AUSZUG ->
☆ ☆ ☆ ☆ ☆ ☆ ☆

Bin selber noch am suchen: Wie starte ich auf einem Linux/mysql/DB2 Server, wo ich mich mit ftp oder ssh verbinden kann, also 0 weitere Rechte außer webspace für meine Daten, einen Cronjob, welcher eben jetzt alle 30 Minuten eine Tabelle mit SQL Statements durchpflügen kann

crontab -e kann ich schon mal aufrufen

Rufe ich da ein Stored Procedure auf? wenn ja wie? sind ja in der DB gespeichert?

oder rufe ich eine SQL FILE, welche sich mit user und pw connectet und dann eben die SQL Statements durchführt?

need einfach nur etwas code, kann auch ein simples insert sein, am besten mit einer schleife


----------



## Gast2 (3. Feb 2010)

☆ ☆ ☆ ☆ ☆ ☆ ☆

SCHRIFTLICHE AUFGABE A -> Schreib aus dem Auszug den Abschnitt von „Bin selber noch“ bis „SQL Statements durchführt?“ Wort für Wort ab.
SCHRIFTLICHE AUFGABE B -> Wie oft soll der Cronjob laut dem Auszug eine Tabelle mit SQL-Statements durchgehen?
Die Daten stammen aus einer anderen Quelle.

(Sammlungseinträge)
☆ ☆ ☆ ☆ ☆ ☆ ☆

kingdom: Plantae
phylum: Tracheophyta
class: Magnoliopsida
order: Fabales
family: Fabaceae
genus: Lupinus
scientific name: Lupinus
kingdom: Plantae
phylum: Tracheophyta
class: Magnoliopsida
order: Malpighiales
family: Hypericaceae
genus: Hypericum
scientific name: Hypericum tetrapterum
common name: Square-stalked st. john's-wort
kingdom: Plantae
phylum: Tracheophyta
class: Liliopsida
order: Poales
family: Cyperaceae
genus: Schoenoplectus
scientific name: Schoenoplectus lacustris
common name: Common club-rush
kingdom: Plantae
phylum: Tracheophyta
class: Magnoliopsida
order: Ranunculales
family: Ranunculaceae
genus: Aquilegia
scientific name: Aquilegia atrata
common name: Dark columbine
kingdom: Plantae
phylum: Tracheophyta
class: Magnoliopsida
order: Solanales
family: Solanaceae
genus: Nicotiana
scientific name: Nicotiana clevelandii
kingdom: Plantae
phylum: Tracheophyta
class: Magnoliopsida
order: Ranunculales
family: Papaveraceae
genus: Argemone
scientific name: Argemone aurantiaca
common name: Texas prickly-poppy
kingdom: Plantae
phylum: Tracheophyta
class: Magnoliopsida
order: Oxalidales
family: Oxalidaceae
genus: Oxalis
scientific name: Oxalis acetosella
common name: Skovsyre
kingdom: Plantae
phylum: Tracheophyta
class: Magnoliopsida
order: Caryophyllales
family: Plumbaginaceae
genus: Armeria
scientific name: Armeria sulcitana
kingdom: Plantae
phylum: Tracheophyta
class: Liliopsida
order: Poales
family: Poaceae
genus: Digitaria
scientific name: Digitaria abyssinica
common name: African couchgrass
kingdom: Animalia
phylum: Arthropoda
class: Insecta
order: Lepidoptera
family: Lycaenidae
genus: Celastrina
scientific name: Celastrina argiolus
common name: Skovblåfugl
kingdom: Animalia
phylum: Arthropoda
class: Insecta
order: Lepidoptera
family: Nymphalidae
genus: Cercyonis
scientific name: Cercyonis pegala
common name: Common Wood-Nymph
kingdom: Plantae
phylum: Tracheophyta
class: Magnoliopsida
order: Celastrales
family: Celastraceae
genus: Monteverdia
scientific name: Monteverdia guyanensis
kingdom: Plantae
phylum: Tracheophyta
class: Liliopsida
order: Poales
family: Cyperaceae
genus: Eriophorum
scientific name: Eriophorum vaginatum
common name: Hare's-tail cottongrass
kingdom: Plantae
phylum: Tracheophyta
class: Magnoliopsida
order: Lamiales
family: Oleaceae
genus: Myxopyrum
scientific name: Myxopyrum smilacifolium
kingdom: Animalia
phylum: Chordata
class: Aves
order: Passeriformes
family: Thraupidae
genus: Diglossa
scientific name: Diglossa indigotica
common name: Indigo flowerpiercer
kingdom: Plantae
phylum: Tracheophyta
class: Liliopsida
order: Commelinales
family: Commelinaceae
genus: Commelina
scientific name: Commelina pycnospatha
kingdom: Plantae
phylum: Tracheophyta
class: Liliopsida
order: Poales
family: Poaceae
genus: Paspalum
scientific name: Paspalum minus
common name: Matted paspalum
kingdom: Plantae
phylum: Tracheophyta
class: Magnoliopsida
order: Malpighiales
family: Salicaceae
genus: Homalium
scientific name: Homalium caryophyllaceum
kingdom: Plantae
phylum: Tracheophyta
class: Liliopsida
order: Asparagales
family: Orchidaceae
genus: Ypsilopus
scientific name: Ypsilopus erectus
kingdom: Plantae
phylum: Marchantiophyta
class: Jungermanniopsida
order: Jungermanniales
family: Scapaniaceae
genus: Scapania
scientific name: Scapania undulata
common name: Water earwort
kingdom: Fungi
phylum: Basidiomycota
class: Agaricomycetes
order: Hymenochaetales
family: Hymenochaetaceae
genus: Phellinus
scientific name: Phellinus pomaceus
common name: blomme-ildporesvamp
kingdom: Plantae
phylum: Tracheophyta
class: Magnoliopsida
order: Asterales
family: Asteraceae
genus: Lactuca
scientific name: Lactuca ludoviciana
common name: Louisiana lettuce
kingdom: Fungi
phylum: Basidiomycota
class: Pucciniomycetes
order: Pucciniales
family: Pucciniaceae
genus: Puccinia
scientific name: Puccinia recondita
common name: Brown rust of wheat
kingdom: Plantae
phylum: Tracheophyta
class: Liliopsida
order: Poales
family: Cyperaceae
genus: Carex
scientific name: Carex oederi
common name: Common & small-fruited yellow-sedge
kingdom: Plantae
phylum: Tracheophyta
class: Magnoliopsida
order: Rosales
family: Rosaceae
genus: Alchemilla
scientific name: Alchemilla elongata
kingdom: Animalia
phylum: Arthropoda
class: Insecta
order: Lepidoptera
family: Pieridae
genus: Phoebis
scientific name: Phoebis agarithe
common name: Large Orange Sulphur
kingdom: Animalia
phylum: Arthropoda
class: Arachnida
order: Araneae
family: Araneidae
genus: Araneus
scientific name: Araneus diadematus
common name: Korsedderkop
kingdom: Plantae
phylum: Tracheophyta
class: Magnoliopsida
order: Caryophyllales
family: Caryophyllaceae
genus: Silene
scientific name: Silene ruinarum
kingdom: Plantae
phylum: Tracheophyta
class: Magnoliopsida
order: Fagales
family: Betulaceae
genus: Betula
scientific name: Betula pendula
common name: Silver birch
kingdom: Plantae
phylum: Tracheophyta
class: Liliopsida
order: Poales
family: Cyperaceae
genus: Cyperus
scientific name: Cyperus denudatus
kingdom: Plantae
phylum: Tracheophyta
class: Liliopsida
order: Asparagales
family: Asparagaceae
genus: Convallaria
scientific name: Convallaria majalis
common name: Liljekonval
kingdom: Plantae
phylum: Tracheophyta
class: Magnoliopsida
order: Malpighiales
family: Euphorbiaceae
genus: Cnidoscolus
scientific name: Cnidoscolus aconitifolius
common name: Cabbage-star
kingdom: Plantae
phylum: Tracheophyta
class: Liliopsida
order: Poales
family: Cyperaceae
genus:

☆ ☆ ☆ ☆ ☆ ☆ ☆

ERWARTETE ANTWORT A ->
Bin selber noch am suchen: Wie starte ich auf einem Linux/mysql/DB2 Server, wo ich mich mit ftp oder ssh verbinden kann, also 0 weitere Rechte außer webspace für meine Daten, einen Cronjob, welcher eben jetzt alle 30 Minuten eine Tabelle mit SQL Statements durchpflügen kann

crontab -e kann ich schon mal aufrufen

Rufe ich da ein Stored Procedure auf? wenn ja wie? sind ja in der DB gespeichert?

oder rufe ich eine SQL FILE, welche sich mit user und pw connectet und dann eben die SQL Statements durchführt?

ERWARTETE ANTWORT B -> Alle 30 Minuten.